Economie

Les actions du président tunisien réussiront-t-elles à contrôler les marchés ?

Les actions du président tunisien réussiront-t-elles à contrôler les marchés ?

Le président tunisien Kaîs Saîed a annoncé un ensemble de nouvelles décisions économiques qui permettraient de contrôler les marchés et d’affronter les corrompus et les monopoleurs, en conjonction avec une forte hausse des prix des matières premières et la confiscation de grandes quantités d’entre elles stockées pour la spéculation.

Le président tunisien a souligné, samedi, qu’il « traiterait fermement avec les monopoles des biens et services, et qu’il n’y avait pas de place pour la tolérance avec les personnes concernées », les déclarations de Kaîs Saîedd sont intervenues après que les unités de la Garde nationale et l’équipe de surveillance du ministère du Commerce et du Développement des exportations ont saisi 30 000 tonnes de fer stockées à des fins de spéculation, selon l’expert tunisien en économie politique, Hassan Bali, l’accent mis par Saïd sur les aspects économiques et la lutte contre toutes les formes de monopole « réussira certainement, si le peuple tunisien constate que tout ce qui est saisi, saisi et confisqué de l’argent et d’une très grande quantité de biens divers, ira inévitablement au soutien des ressources de l’Etat et au changement.
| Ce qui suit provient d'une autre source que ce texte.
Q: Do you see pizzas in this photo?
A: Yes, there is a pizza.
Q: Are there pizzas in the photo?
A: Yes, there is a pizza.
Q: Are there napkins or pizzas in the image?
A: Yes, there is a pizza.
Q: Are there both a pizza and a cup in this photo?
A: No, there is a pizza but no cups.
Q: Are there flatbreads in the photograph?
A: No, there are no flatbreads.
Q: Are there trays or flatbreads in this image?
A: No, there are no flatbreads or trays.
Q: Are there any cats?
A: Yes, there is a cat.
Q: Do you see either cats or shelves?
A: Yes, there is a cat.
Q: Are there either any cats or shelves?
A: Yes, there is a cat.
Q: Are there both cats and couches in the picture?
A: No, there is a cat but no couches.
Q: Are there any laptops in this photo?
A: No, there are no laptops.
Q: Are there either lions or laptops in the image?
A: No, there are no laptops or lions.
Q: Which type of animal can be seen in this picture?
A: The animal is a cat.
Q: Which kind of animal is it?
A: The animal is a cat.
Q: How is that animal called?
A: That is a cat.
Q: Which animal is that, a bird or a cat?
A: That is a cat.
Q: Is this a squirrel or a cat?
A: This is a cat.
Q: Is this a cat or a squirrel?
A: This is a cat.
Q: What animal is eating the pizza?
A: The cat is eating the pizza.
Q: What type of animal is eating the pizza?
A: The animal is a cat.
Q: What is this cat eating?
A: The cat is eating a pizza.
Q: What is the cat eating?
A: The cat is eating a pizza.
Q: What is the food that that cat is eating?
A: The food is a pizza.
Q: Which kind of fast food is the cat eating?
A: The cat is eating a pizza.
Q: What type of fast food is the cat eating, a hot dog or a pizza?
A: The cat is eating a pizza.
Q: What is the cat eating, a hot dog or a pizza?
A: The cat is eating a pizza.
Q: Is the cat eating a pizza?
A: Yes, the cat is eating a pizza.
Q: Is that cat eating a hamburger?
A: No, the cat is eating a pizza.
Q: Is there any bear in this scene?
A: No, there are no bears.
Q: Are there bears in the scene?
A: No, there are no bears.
Le marché des prix, dont souffre le citoyen tunisien, souffre d’une augmentation significative.

Dans son entretien avec la presse, il a estimé que les décisions annoncées par le président tunisien le 25 juillet, et les mesures qui ont suivi, sont « politiques par excellence », il a poursuivi : « Saîd a pris l’apparente initiative de prendre des mesures constitutionnelles, mais elles ont eu des effets politiques qui ont radicalement changé la scène politique et réfléchi sur la situation économique, et que les aspirations étaient grandes, et les parties internes et internationales sont en train de anticiper la suite, d’autant plus que le premier mois est passé et que la prolongation du mandat est intervenue jusqu’à nouvel ordre, Bali a indiqué que le président tunisien avait changé de « tactique » face aux pressions qui commençaient à s’exercer sur lui, et face aux signes de scepticisme que le mouvement Ennahda et ses alliés commençaient à formuler et promouvoir, dans le but de disperser la rue tunisienne.